Top of EXCERPT PROVIDED

Spatiotemporal Clustering with Neyman-Scott Processes via Connections to Bayesian Nonparametric Mixture Models
Wang, Yixin, Degleris, Anthony, Williams, Alex H., Linderman, Scott W.
Neyman-Scott processes (NSPs) are point process models that generate clusters of points in time or space. They are natural models for a wide range of phenomena, ranging from neural spike trains to document streams. The clustering property is achieved via a doubly stochastic formulation: first, a set of latent events is drawn from a Poisson process; then, each latent event generates a set of observed data points according to another Poisson process. This construction is similar to Bayesian nonparametric mixture models like the Dirichlet process mixture model (DPMM) in that the number of latent events (i.e. clusters) is a random variable, but the point process formulation makes the NSP especially well suited to modeling spatiotemporal data. While many specialized algorithms have been developed for DPMMs, comparatively fewer works have focused on inference in NSPs. Here, we present novel connections between NSPs and DPMMs, with the key link being a third class of Bayesian mixture models called mixture of finite mixture models (MFMMs). Leveraging this connection, we adapt the standard collapsed Gibbs sampling algorithm for DPMMs to enable scalable Bayesian inference on NSP models. We demonstrate the potential of Neyman-Scott processes on a variety of applications including sequence detection in neural spike trains and event detection in document streams.

Bottom of EXCERPT PROVIDED

YOUR OBJECTIVE: Update the abstract on Neyman-Scott processes: write out everything from "Spatiotemporal Clustering with" down to "Linderman, Scott W." again, with "Wang, Yixin" replaced by "Yixin Wang".

Top of RECORDED DATA

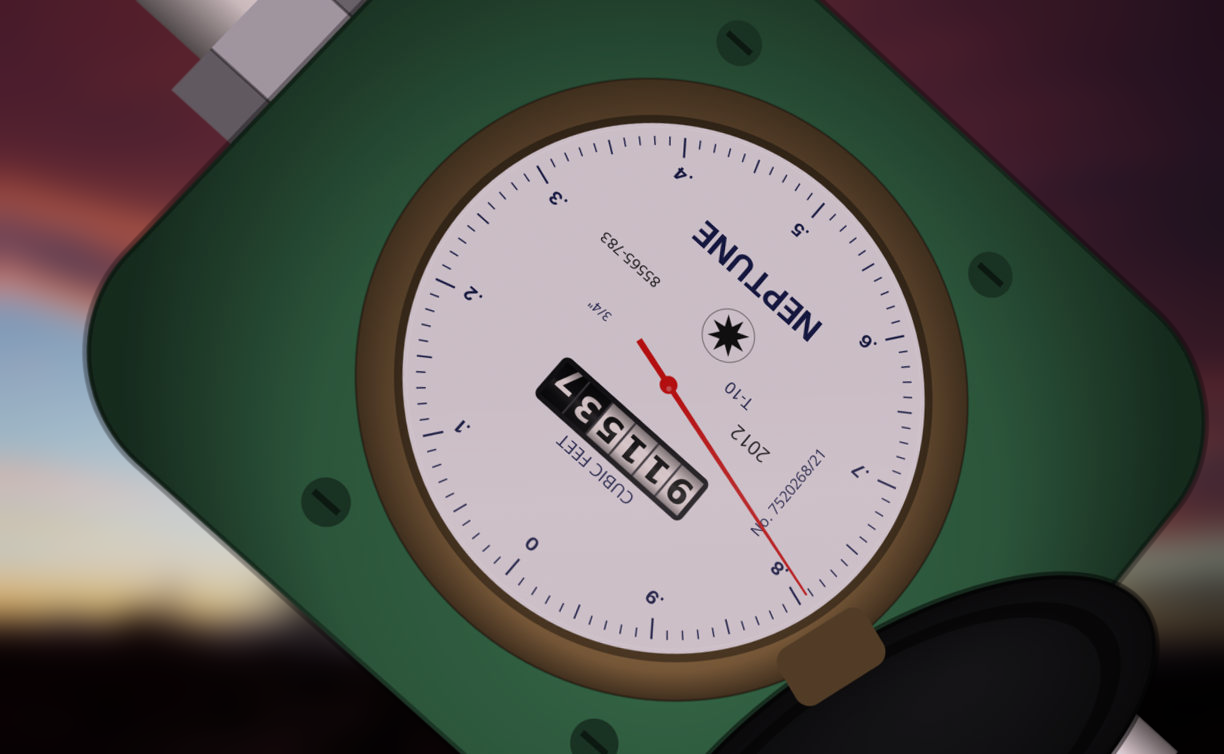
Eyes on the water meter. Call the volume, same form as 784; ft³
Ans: 911536.79; ft³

Bottom of RECORDED DATA

RESULT:
Spatiotemporal Clustering with Neyman-Scott Processes via Connections to Bayesian Nonparametric Mixture Models
Yixin Wang, Degleris, Anthony, Williams, Alex H., Linderman, Scott W.